** Opening Data supplied block **

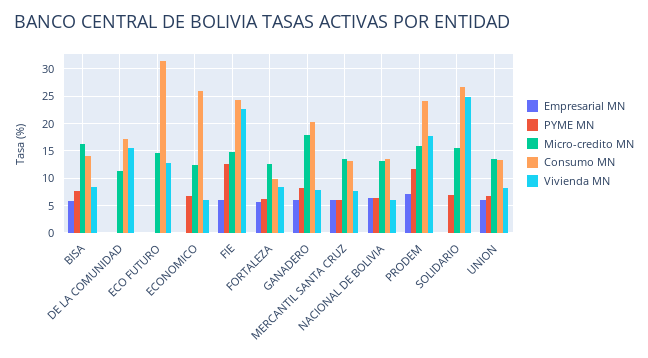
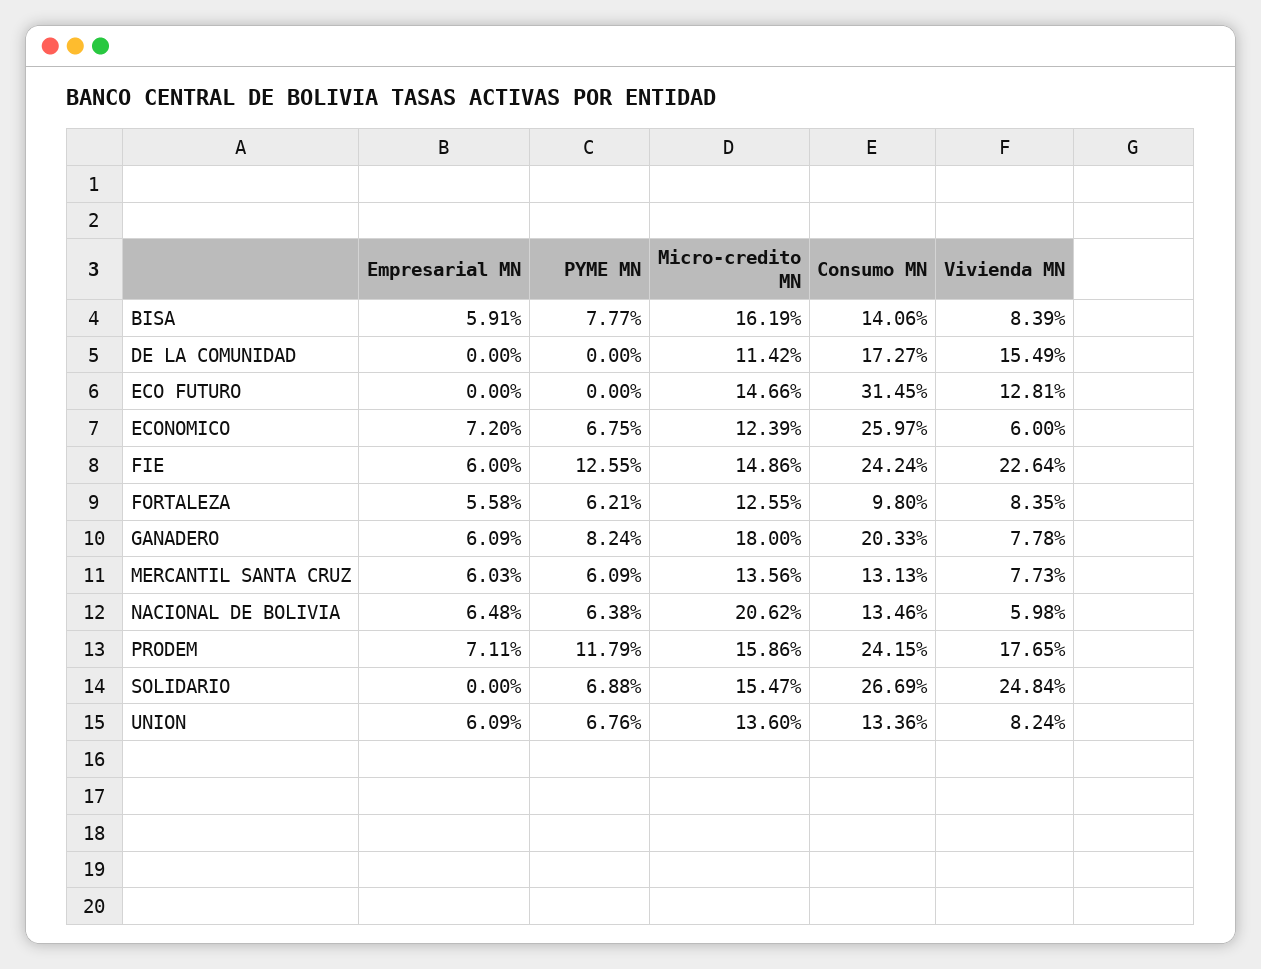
  {
    "Empresarial MN": {
      "BISA": 5.91,
      "DE LA COMUNIDAD": 0,
      "ECO FUTURO": 0,
-     "ECONOMICO": 0,
+     "ECONOMICO": 7.2,
      "FIE": 6,
      "FORTALEZA": 5.58,
      "GANADERO": 6.09,
      "MERCANTIL SANTA CRUZ": 6.03,
      "NACIONAL DE BOLIVIA": 6.48,
      "PRODEM": 7.11,
      "SOLIDARIO": 0,
      "UNION": 6.09
    },
    "PYME MN": {
      "BISA": 7.77,
      "DE LA COMUNIDAD": 0,
      "ECO FUTURO": 0,
      "ECONOMICO": 6.75,
      "FIE": 12.55,
      "FORTALEZA": 6.21,
      "GANADERO": 8.24,
      "MERCANTIL SANTA CRUZ": 6.09,
      "NACIONAL DE BOLIVIA": 6.38,
      "PRODEM": 11.79,
      "SOLIDARIO": 6.88,
      "UNION": 6.76
    },
    "Micro-credito MN": {
      "BISA": 16.19,
      "DE LA COMUNIDAD": 11.42,
      "ECO FUTURO": 14.66,
      "ECONOMICO": 12.39,
      "FIE": 14.86,
      "FORTALEZA": 12.55,
      "GANADERO": 18,
      "MERCANTIL SANTA CRUZ": 13.56,
-     "NACIONAL DE BOLIVIA": 12.5,
+     "NACIONAL DE BOLIVIA": 20.62,
      "PRODEM": 15.86,
      "SOLIDARIO": 15.47,
      "UNION": 13.6
    },
    "Consumo MN": {
      "BISA": 14.06,
      "DE LA COMUNIDAD": 17.27,
      "ECO FUTURO": 31.45,
      "ECONOMICO": 25.97,
      "FIE": 24.24,
      "FORTALEZA": 9.8,
      "GANADERO": 20.33,
      "MERCANTIL SANTA CRUZ": 13.13,
      "NACIONAL DE BOLIVIA": 13.46,
      "PRODEM": 24.15,
      "SOLIDARIO": 26.69,
      "UNION": 13.36
    },
    "Vivienda MN": {
      "BISA": 8.39,
      "DE LA COMUNIDAD": 15.49,
      "ECO FUTURO": 12.81,
      "ECONOMICO": 6,
      "FIE": 22.64,
      "FORTALEZA": 8.35,
      "GANADERO": 7.78,
      "MERCANTIL SANTA CRUZ": 7.73,
      "NACIONAL DE BOLIVIA": 5.98,
      "PRODEM": 17.65,
      "SOLIDARIO": 24.84,
      "UNION": 8.24
    }
  }

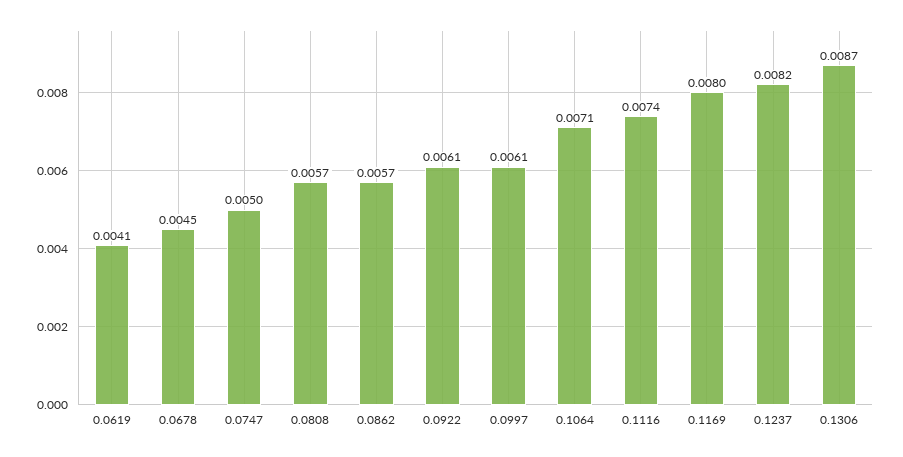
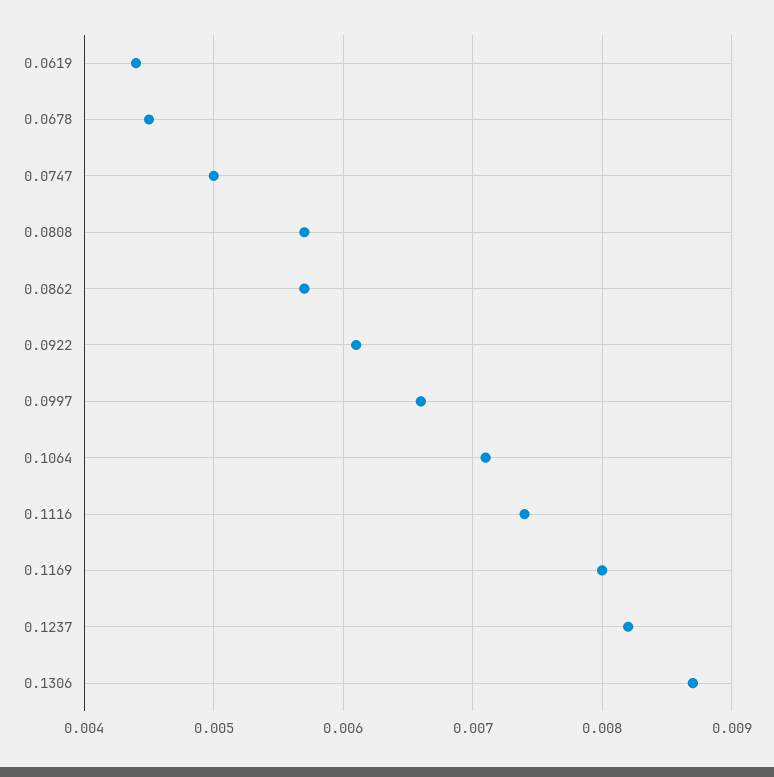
  {
-   "0.0619": 0.0041,
+   "0.0619": 0.0044,
    "0.0678": 0.0045,
    "0.0747": 0.005,
    "0.0808": 0.0057,
    "0.0862": 0.0057,
    "0.0922": 0.0061,
-   "0.0997": 0.0061,
+   "0.0997": 0.0066,
    "0.1064": 0.0071,
    "0.1116": 0.0074,
    "0.1169": 0.008,
    "0.1237": 0.0082,
    "0.1306": 0.0087
  }

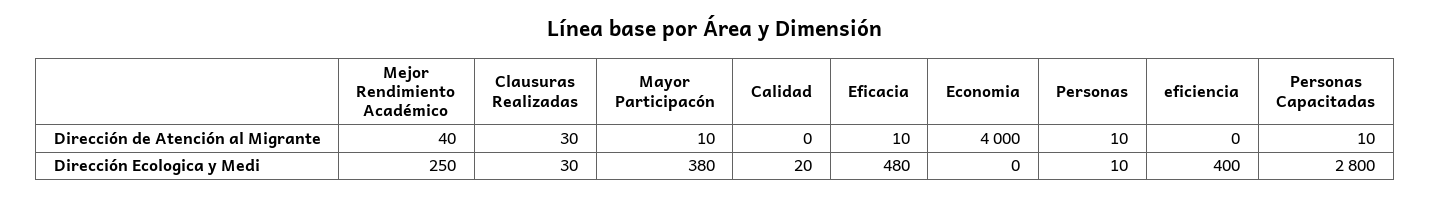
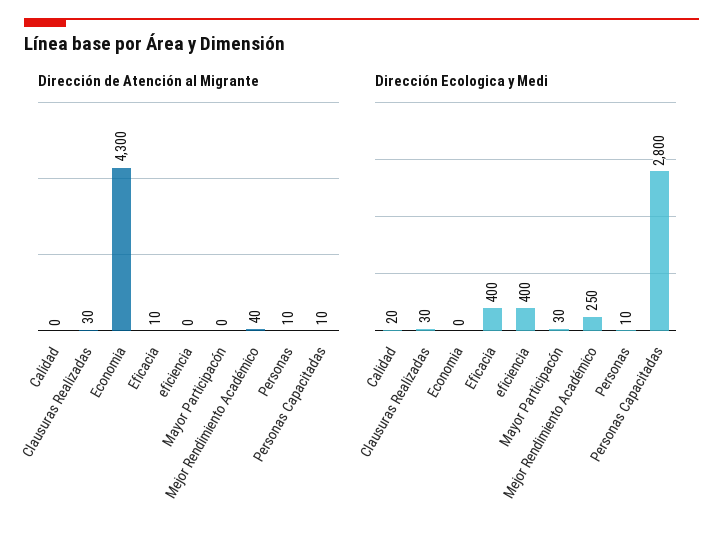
  {
    "Dirección de Atención al Migrante": {
      "Mejor Rendimiento Académico": 40,
      "Clausuras Realizadas": 30,
-     "Mayor Participacón": 10,
+     "Mayor Participacón": 0,
      "Calidad": 0,
      "Eficacia": 10,
-     "Economia": 4000,
+     "Economia": 4300,
      "Personas": 10,
      "eficiencia": 0,
      "Personas Capacitadas": 10
    },
    "Dirección Ecologica y Medi": {
      "Mejor Rendimiento Académico": 250,
      "Clausuras Realizadas": 30,
-     "Mayor Participacón": 380,
+     "Mayor Participacón": 30,
      "Calidad": 20,
-     "Eficacia": 480,
+     "Eficacia": 400,
      "Economia": 0,
      "Personas": 10,
      "eficiencia": 400,
      "Personas Capacitadas": 2800
    }
  }

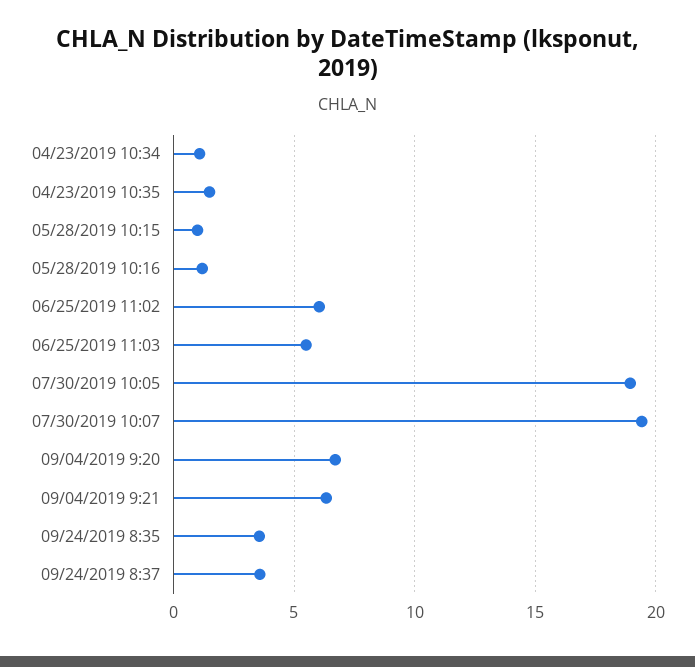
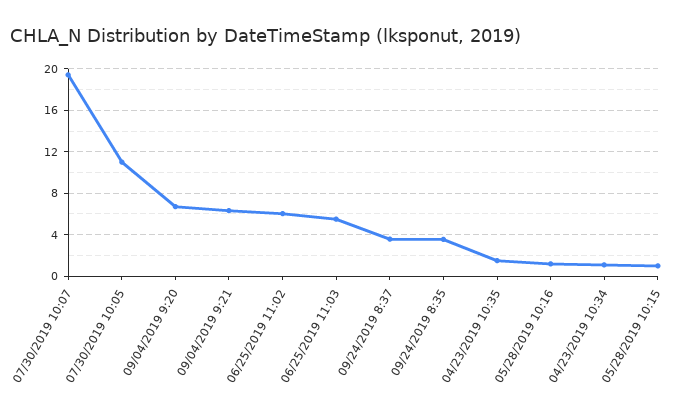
  {
    "04/23/2019 10:34": 1,
    "04/23/2019 10:35": 1.5,
    "05/28/2019 10:15": 1,
    "05/28/2019 10:16": 1,
    "06/25/2019 11:02": 6,
    "06/25/2019 11:03": 5.5,
-   "07/30/2019 10:05": 19,
+   "07/30/2019 10:05": 11,
    "07/30/2019 10:07": 19.5,
    "09/04/2019 9:20": 6.5,
    "09/04/2019 9:21": 6.5,
    "09/24/2019 8:35": 3.5,
    "09/24/2019 8:37": 3.5
  }

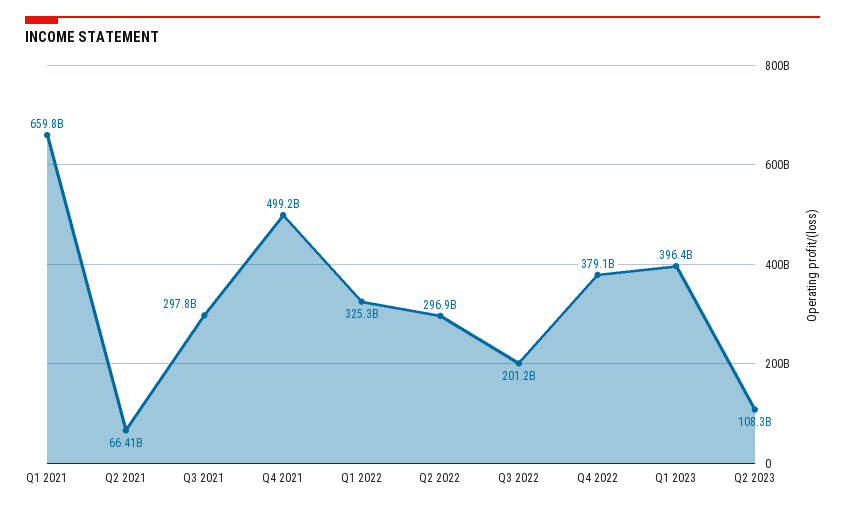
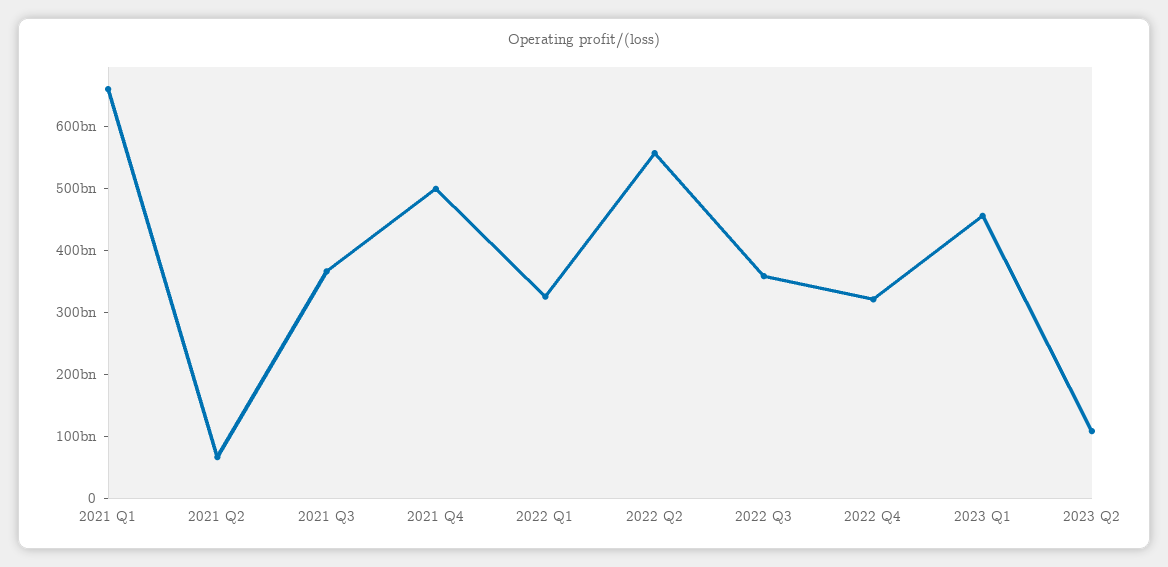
  {
    "Q1 2021": 659800000000,
    "Q2 2021": 66410000000,
-   "Q3 2021": 297800000000,
+   "Q3 2021": 360000000000,
    "Q4 2021": 499200000000,
    "Q1 2022": 325300000000,
-   "Q2 2022": 296900000000,
+   "Q2 2022": 560000000000,
-   "Q3 2022": 201200000000,
+   "Q3 2022": 360000000000,
-   "Q4 2022": 379100000000,
+   "Q4 2022": 320000000000,
-   "Q1 2023": 396400000000,
+   "Q1 2023": 460000000000,
    "Q2 2023": 108300000000
  }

** Closing Data supplied block **

Check each line of the data above, and please copy the ones in which the string "NACIONAL" occurs.

      "NACIONAL DE BOLIVIA": 6.48,
      "NACIONAL DE BOLIVIA": 6.38,
-     "NACIONAL DE BOLIVIA": 12.5,
+     "NACIONAL DE BOLIVIA": 20.62,
      "NACIONAL DE BOLIVIA": 13.46,
      "NACIONAL DE BOLIVIA": 5.98,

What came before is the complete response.